Mi
vecina Felicidad, Feli, entró en casa como un rayo, dejando a su paso un
reguero de lamentos e interjecciones. Después, todo fue monólogo. "Me he
equivocado, he cometido un error espantoso, soy despreciable, una cucaracha, un
gusano, un triste despojo... Me he escondido tras un alias en Internet y he
machacado a un imbécil. ¿Sabes el poder que da un alias en Internet? Sí, claro
que lo sabes, pero me refiero al que utilizas no para protegerte, sino para
atacar con total impunidad, para decir las cosas que nunca te atreverías a
decir abiertamente en público, mucho menos cara a cara, el alias que utilizas
para suprimir todo intento de diálogo razonado, para despreciar al
destinatario, tratar de ridiculizarlo, desviar la atención del asunto tratado
hacia lo personal o lo más conveniente, llenando el foro que sea de perturbación
y ruido. Es como ponerte una máscara desinhibidora, el disfraz perfecto o,
mejor todavía, ser la mujer invisible.
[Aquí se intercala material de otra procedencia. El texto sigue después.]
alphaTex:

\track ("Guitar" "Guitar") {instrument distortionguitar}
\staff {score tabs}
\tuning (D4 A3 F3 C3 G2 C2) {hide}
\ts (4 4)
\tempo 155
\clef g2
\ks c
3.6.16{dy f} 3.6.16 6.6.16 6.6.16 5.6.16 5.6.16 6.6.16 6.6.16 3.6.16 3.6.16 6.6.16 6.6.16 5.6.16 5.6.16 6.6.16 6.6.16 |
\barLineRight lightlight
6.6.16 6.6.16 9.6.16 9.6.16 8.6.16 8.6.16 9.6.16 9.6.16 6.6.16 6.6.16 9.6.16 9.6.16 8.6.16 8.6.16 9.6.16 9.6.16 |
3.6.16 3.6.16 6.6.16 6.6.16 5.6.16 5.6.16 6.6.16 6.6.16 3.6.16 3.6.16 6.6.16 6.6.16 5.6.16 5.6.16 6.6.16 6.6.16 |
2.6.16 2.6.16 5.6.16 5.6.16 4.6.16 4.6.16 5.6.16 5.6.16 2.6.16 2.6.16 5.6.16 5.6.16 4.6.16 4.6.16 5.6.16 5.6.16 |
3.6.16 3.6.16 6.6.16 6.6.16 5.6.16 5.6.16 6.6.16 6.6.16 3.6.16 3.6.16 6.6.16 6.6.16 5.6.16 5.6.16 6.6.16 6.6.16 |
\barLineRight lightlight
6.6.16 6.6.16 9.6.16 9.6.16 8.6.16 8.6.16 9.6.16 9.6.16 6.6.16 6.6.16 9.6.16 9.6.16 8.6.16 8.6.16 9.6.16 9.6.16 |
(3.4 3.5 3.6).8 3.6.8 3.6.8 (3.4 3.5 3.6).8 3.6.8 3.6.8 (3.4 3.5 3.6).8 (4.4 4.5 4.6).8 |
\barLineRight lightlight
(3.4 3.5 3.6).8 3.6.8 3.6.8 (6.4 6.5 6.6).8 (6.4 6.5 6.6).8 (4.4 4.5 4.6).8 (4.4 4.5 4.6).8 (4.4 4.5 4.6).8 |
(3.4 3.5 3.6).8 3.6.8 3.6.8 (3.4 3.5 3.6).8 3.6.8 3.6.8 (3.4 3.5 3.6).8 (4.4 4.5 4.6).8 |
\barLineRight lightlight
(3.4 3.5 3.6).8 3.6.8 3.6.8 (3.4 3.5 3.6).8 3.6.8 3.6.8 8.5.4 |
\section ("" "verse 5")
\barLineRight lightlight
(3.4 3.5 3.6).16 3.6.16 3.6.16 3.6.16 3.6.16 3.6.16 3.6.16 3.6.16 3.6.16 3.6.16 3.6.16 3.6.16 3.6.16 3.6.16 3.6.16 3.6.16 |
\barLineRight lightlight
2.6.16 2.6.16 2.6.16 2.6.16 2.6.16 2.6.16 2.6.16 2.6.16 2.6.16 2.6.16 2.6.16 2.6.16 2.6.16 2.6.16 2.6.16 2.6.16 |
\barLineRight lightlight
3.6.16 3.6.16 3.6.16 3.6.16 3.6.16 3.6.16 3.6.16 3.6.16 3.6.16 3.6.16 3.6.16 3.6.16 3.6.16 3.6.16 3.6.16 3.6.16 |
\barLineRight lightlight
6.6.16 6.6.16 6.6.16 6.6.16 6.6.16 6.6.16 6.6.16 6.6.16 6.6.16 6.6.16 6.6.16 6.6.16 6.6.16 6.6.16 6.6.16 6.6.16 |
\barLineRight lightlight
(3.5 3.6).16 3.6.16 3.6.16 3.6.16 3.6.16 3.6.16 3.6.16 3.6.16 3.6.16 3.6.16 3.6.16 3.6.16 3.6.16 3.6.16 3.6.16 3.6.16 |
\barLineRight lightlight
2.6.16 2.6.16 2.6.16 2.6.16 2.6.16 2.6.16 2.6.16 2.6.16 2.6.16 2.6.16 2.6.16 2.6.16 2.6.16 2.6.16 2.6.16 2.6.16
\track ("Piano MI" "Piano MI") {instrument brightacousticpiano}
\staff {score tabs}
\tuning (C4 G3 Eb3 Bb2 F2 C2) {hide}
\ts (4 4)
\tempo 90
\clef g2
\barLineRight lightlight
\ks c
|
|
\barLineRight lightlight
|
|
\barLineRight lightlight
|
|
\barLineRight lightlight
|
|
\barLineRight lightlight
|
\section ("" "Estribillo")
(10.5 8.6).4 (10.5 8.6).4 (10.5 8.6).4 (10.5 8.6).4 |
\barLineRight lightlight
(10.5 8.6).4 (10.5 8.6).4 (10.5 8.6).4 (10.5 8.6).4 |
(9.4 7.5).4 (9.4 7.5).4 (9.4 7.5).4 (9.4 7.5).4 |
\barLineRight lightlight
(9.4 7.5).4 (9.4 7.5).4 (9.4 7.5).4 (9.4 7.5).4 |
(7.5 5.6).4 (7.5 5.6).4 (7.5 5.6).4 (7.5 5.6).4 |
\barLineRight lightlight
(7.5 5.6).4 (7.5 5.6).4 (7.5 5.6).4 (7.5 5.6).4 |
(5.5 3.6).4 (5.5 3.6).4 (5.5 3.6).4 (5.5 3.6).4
Ahora formo parte de ese ejército de
cobardes bocazas que disimula su ignorancia con desplantes, su fanatismo con
prepotencia y sus prejuicios con estereotipos babosos y electrónicos...".
Decidí intervenir y le pregunté por el caso motivo de aquella explosión.
"Eso da igual -contestó-, lo importante es que Internet nos brinda la
ocasión inédita de poder intercambiar opiniones con cualquier persona,
incluidas las que son o deberían ser referentes, y en lugar de eso nos
aferramos a nuestra triste, lamentable y pobre autosuficiencia para llenar de
mierda el panorama, bien por temor individual, bien por sentimiento
proselitista, o bien por vocación de lameculos o soplapollas, con perdón... Y
qué hago ahora, dime, qué puedo hacer. ¿Confieso y desaparezco del mapa?"
"No, Feli -respondí-, nada de culpabilidad seudocristiana. Mantén tu alias
y dignifícalo". Y, ya más tranquila, aceptó una copa de buen vino.